Write out the records once more, exactly as given.

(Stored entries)
-------------------------

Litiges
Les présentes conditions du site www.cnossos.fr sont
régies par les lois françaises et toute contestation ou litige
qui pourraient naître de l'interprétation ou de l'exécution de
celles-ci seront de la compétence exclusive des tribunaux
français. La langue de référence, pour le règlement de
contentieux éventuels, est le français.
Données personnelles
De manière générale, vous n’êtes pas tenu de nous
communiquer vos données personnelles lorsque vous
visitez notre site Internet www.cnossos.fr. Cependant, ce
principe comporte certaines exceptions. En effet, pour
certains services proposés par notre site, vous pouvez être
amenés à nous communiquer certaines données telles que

-------------------------

*Output below*.
Litiges
Les présentes conditions du site www.cnossos.fr sont
régies par les lois françaises et toute contestation ou litige
qui pourraient naître de l'interprétation ou de l'exécution de
celles-ci seront de la compétence exclusive des tribunaux
français. La langue de référence, pour le règlement de
contentieux éventuels, est le français.
Données personnelles
De manière générale, vous n’êtes pas tenu de nous
communiquer vos données personnelles lorsque vous
visitez notre site Internet www.cnossos.fr. Cependant, ce
principe comporte certaines exceptions. En effet, pour
certains services proposés par notre site, vous pouvez être
amenés à nous communiquer certaines données telles que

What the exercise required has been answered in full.